- Born: November 21, 1971 (age 54) Nagoya, Aichi
- Education: University of Tokyo (BS, PhD)
- Scientific career
- Workplaces: National Astronomical Observatory of Japan Princeton University Kyoto University
- Doctoral advisor: Katsuhiko Sato

= Tomonori Totani =

Japanese astronomer

Tomonori Totani (戸谷 友則, Totani Tomonori, born November 21, 1971) is a Japanese astronomer and professor at the University of Tokyo. He is a director of the FastSound Project for the Subaru Telescope, Hawaii. He specializes in cosmology, galaxy formation, and high-energy astrophysics.

== Early life and career ==
Born in Nagoya, Aichi on November 17, 1971. He received his B.S. (1994) and Ph.D. (1998) from the University of Tokyo, under the supervision of Katsuhiki Sato.

After working at the National Astronomical Observatory of Japan (1996-2003) and Princeton University, (2001-2003) he became an assistant professor at Kyoto University in 2003 and an associate professor in 2007.
In 2013, he was appointed as a professor at the University of Tokyo.

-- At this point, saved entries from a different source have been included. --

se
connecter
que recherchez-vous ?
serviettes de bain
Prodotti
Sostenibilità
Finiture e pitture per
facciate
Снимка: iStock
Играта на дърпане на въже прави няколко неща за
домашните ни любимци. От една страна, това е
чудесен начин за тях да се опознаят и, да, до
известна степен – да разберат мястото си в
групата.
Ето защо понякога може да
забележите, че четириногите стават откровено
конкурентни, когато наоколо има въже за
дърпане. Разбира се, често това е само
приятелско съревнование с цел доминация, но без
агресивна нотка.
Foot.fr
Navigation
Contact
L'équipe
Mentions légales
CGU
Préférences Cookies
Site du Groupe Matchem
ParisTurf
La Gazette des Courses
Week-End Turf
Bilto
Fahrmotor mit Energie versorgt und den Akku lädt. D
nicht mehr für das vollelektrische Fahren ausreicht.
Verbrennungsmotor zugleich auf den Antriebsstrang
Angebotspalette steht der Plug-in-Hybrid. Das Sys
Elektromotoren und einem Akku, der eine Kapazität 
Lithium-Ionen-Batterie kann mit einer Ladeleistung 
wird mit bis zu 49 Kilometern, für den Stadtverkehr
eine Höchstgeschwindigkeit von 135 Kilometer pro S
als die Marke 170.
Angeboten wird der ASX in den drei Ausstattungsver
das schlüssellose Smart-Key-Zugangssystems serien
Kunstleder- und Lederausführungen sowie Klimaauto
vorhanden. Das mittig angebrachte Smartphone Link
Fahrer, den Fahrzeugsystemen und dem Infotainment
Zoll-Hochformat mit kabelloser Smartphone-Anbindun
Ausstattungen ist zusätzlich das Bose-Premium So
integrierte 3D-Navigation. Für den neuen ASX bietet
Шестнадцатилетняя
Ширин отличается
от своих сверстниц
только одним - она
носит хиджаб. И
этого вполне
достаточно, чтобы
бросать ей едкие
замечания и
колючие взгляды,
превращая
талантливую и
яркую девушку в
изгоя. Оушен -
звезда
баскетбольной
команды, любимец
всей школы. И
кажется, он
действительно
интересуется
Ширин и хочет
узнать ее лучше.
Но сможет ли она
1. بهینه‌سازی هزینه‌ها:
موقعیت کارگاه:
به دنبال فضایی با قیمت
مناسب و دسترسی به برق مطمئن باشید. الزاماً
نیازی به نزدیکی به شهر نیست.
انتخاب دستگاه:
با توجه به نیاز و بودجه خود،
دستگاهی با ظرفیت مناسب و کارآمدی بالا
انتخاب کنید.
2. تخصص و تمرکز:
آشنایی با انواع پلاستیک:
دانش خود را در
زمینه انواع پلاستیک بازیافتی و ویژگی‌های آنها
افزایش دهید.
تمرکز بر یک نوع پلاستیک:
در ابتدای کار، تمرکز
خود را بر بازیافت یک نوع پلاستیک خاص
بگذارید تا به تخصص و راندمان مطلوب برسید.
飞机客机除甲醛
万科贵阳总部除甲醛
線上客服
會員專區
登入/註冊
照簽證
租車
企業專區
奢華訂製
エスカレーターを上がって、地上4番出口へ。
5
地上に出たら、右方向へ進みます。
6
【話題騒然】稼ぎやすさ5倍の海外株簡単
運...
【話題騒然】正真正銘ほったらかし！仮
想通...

His most recent work has been on the origin of life. His earlier research topics have included dark matter, dark energy, galaxy formation and evolution, supernovae, gamma-ray bursts, fast radio bursts, active galactic nuclei, and cosmic rays.

==Publications==
His most cited publications are:
- Totani T. Cosmological fast radio bursts from binary neutron star mergers. Publications of the Astronomical Society of Japan. 2013 Oct 25;65(5):L12. (Cited 269 times, according to Google Scholar )
- Totani T, Kawai N, Kosugi G, Aoki K, Yamada T, Iye M, Ohta K, Hattori T. Implications for cosmic reionization from the optical afterglow spectrum of the gamma-ray burst 050904 at z= 6.3. Publications of the Astronomical Society of Japan. 2006 Jun 25;58(3):485-9 (Cited 361 times, according to Google Scholar.)
- Ota K, Iye M, Kashikawa N, Shimasaku K, Kobayashi M, Totani T, Nagashima M, Morokuma T, Furusawa H, Hattori T, Matsuda Y. Reionization and galaxy evolution probed by z= 7 Lyα emitters. Astrophysical journal. 2008 Apr 10;677(1):1 (Cited 236 times, according to Google Scholar.)
- Totani T. Cosmological gamma-ray bursts and evolution of galaxies. The Astrophysical Journal Letters. 1997 Sep 10;486(2):L71 (Cited 272 times, according to Google Scholar.)
- Totani T, Morokuma T, Oda T, Doi M, Yasuda N. Delay time distribution measurement of Type Ia supernovae by the Subaru/XMM-Newton deep survey and implications for the progenitor. Publications of the Astronomical Society of Japan. 2008 Dec 25;60(6):1327-46. (Cited 260 times, according to Google Scholar.)